Excerpted from a Troutman Pepper Blog by Sean Craig

Can a private employer terminate an employee for social media posts that violate internal policies? The Third Circuit, in a nonprecedential opinion, recently determined that a major airline acted permissibly in firing an employee for sharing offensive social media posts.

The airline employee brought suit against her former employer, alleging retaliation and gender and disability discrimination. In 2016, she requested a disability accommodation so she would not need to engage in “excessive walking.” Her employer denied her requested accommodation but provided a different accommodation. In 2017, the employee again requested the original accommodation, which was granted after she appealed.

That same year, the employee posted several comments on social media having nothing to do with her medical condition or request for accommodation. Her posts included statements too many “blue-eyed people” were reproducing with “brown-eyed people,” stating “blue-eyed people” should “unite.” Another post suggested Black people should be thankful their ancestors were brought to the U.S.

The employee’s posts went viral, and other airline employees made internal complaints, stating that they did not want to work with her because of the racist posts. Additionally, members of the public posted collages of the employee’s posts to the airline’s public social media pages.

In response to the outcry, the airline suspended her, and later in 2017 she was terminated. She filed complaints with the EEOC for failure to accommodate her disability. She then brought suit against her former employer in federal court, alleging the social media posts were a pretext to fire her due to her gender and/or disability.

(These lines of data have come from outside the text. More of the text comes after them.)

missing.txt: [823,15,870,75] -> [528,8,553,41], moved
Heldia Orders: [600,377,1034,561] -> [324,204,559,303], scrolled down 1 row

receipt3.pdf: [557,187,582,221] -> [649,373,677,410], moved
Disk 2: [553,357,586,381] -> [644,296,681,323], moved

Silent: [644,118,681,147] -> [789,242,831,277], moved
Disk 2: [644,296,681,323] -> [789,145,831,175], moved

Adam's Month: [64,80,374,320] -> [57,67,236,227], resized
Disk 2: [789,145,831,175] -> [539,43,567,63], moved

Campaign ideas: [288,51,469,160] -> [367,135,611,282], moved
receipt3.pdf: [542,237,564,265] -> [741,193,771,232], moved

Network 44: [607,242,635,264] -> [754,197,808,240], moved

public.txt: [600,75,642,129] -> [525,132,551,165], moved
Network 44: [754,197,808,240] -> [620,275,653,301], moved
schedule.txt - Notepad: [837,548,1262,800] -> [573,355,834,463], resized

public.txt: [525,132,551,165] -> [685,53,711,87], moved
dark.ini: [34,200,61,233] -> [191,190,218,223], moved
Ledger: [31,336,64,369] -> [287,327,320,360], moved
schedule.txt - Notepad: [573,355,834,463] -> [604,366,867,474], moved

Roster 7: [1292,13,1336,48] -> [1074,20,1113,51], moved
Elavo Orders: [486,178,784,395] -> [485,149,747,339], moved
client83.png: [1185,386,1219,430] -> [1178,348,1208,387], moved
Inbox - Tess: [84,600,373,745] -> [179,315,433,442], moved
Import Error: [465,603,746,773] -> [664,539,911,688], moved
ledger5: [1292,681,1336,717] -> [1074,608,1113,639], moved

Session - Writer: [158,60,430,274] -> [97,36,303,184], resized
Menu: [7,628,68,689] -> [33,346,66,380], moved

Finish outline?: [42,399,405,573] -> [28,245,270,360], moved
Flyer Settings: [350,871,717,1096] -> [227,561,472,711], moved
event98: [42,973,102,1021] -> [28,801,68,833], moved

The district court granted summary judgment on all counts in favor of the employer, and the Third Circuit affirmed. The Third Circuit determined the employee failed to provide any evidence the social media posts were a pretext to fire her. There was a two-month gap between her second request for accommodation and when she was fired, which the court concluded was too long a period to infer retaliation. The court also noted no other evidence supported a connection between the plaintiff’s accommodation requests and her termination or to refute the airline’s basis for her termination — the social media posts.

The plaintiff further argued she was treated differently from a male employee who made social media posts disparaging Trump voters. The court rejected this argument since there was no evidence the airline knew of the other employee’s social media posts, whereas the airline was made aware of the plaintiff’s posts by many sources.

As the employee presented no evidence of a pretextual firing, the Third Circuit concluded her termination was proper. She was terminated for violating company policies and generating an outcry from both customers and other employees, which legitimately justified termination.


It’s important for companies to have comprehensive social media and electronic communication policies and communicate them to employees, making clear the policies prohibiting discrimination and harassment extend to electronic communications. While employers may not stop employees’ right to engage in concerted activity by discussing terms and conditions of employment, this case makes clear such rights do not extend to racist or otherwise discriminatory conduct.